(Document layout analysis data)
────
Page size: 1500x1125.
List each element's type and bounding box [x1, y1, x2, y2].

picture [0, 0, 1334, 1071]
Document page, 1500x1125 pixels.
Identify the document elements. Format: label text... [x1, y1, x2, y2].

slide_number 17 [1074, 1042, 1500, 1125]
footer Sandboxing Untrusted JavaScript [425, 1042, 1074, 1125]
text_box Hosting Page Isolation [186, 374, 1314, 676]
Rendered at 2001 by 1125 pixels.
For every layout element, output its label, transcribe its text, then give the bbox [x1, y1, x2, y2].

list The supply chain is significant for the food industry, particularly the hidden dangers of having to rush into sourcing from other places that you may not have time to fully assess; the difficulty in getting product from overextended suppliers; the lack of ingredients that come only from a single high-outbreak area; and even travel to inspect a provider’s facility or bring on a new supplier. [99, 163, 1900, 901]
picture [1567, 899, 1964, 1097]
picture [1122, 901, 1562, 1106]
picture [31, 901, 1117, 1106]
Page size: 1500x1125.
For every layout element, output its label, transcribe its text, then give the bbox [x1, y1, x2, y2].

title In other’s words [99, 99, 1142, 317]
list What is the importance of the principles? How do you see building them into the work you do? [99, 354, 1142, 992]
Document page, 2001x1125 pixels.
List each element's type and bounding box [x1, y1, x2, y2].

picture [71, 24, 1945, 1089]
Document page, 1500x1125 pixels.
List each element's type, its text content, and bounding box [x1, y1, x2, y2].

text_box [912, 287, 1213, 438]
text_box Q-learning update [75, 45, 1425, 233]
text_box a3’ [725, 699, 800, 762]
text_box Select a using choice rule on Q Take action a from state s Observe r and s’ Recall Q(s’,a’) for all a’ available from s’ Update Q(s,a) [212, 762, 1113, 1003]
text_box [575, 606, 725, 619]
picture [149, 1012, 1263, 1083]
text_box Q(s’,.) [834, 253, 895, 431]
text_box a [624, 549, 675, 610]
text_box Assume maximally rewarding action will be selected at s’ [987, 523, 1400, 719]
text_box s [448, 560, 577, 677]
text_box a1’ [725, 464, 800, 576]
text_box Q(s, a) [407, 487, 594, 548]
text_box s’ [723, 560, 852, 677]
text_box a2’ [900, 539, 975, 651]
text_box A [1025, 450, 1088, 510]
────
Instruction: Copy all lines above containing the string "pixels".

Answer to this problem:
Document page, 1500x1125 pixels.
Rendered at 2001 by 1125 pixels.
Document page, 2001x1125 pixels.
Document page, 1500x1125 pixels.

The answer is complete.